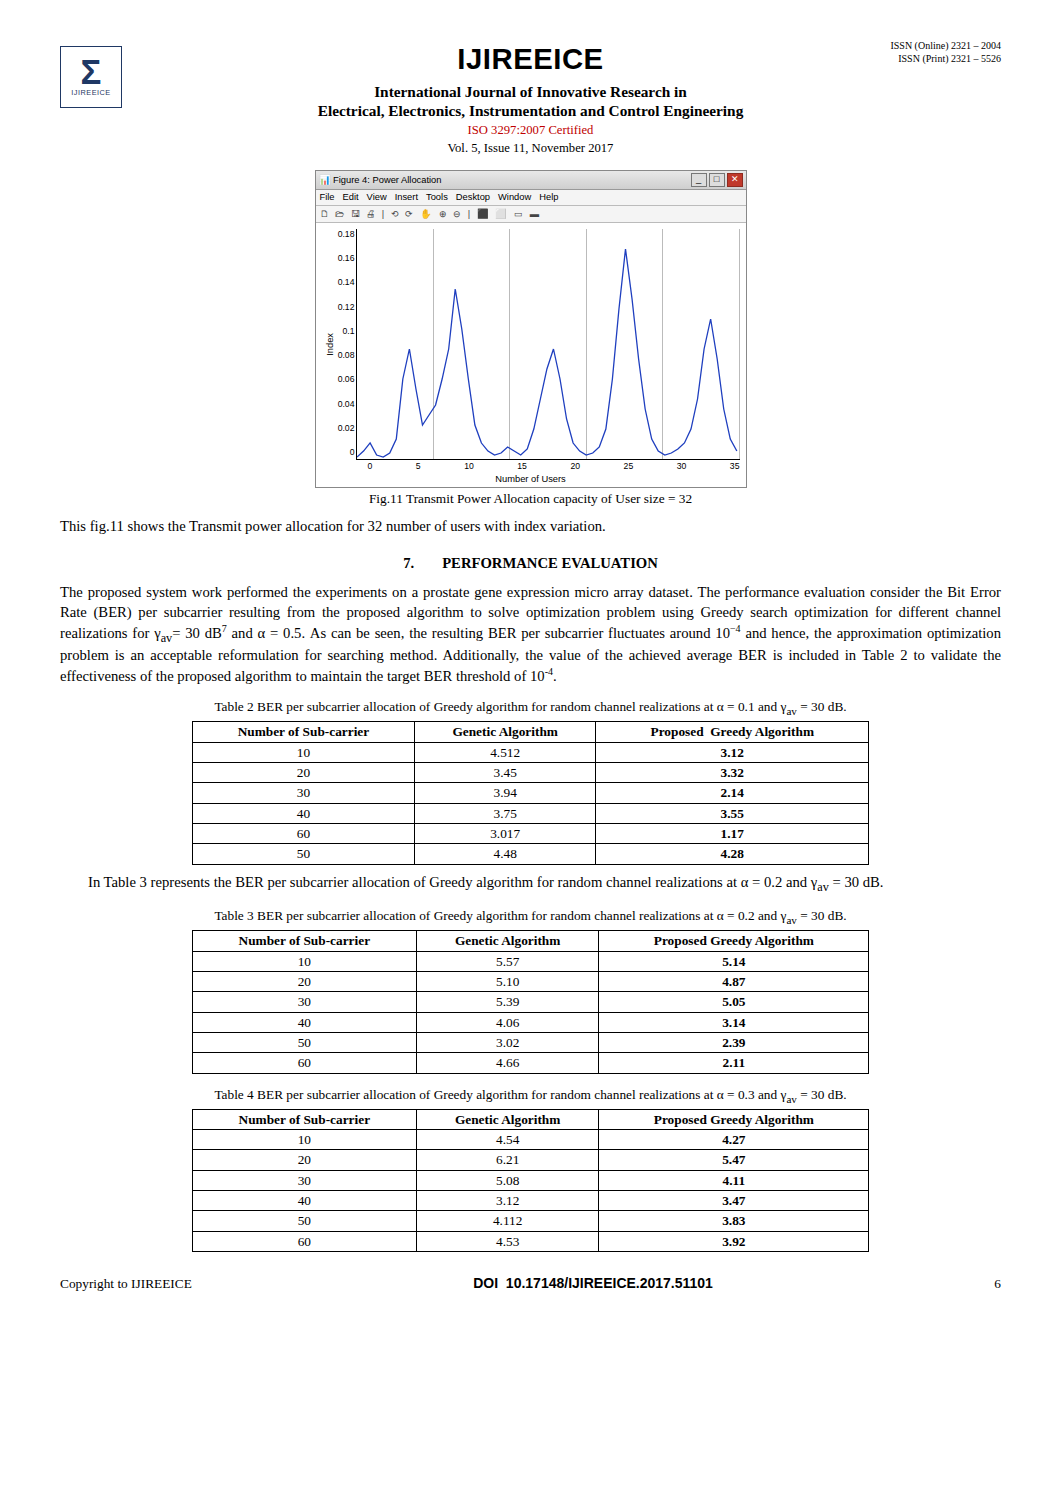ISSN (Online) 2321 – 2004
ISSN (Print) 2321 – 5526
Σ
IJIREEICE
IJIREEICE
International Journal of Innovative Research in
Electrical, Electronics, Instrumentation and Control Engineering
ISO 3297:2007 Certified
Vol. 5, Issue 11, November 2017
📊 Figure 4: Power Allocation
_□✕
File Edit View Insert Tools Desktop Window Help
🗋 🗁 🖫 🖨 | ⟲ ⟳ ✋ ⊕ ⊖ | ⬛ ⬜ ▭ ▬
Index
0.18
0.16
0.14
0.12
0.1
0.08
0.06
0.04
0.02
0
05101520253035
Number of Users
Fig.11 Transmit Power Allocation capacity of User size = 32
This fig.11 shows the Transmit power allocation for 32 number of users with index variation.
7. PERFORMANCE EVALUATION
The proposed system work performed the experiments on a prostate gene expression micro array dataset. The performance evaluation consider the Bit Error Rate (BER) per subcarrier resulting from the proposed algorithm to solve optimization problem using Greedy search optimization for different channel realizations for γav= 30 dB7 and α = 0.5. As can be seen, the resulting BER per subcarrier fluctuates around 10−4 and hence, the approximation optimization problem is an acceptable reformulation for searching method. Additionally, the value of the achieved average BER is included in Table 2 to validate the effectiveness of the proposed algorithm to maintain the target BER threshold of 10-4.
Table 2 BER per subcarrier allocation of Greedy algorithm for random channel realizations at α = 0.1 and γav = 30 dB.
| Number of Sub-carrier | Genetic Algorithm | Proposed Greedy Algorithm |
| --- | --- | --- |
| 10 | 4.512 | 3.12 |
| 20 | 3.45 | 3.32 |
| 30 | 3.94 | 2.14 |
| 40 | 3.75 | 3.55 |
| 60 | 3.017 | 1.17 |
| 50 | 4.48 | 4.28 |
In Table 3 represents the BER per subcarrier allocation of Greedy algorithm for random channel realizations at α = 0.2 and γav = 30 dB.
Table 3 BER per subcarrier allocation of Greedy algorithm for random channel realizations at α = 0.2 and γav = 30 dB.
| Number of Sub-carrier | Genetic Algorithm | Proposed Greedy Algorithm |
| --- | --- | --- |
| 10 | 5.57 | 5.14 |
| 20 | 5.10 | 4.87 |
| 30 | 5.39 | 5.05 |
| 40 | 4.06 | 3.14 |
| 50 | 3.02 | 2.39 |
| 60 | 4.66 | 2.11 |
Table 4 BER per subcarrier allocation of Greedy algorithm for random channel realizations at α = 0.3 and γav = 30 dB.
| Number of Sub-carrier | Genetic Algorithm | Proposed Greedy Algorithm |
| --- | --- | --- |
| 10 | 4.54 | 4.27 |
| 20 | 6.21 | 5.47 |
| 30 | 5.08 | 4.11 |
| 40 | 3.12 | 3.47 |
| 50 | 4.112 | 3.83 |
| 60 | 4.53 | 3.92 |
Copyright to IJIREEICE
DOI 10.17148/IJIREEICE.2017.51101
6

------------

§ EXERCISE DESCRIPTION
Send back exactly the lines of the listing above, beginning at the line containing "3.12 | 3.47 |" and ending with the last. Add nothing.

§ OUTPUT BELOW
| 40 | 3.12 | 3.47 |
| 50 | 4.112 | 3.83 |
| 60 | 4.53 | 3.92 |
Copyright to IJIREEICE
DOI 10.17148/IJIREEICE.2017.51101
6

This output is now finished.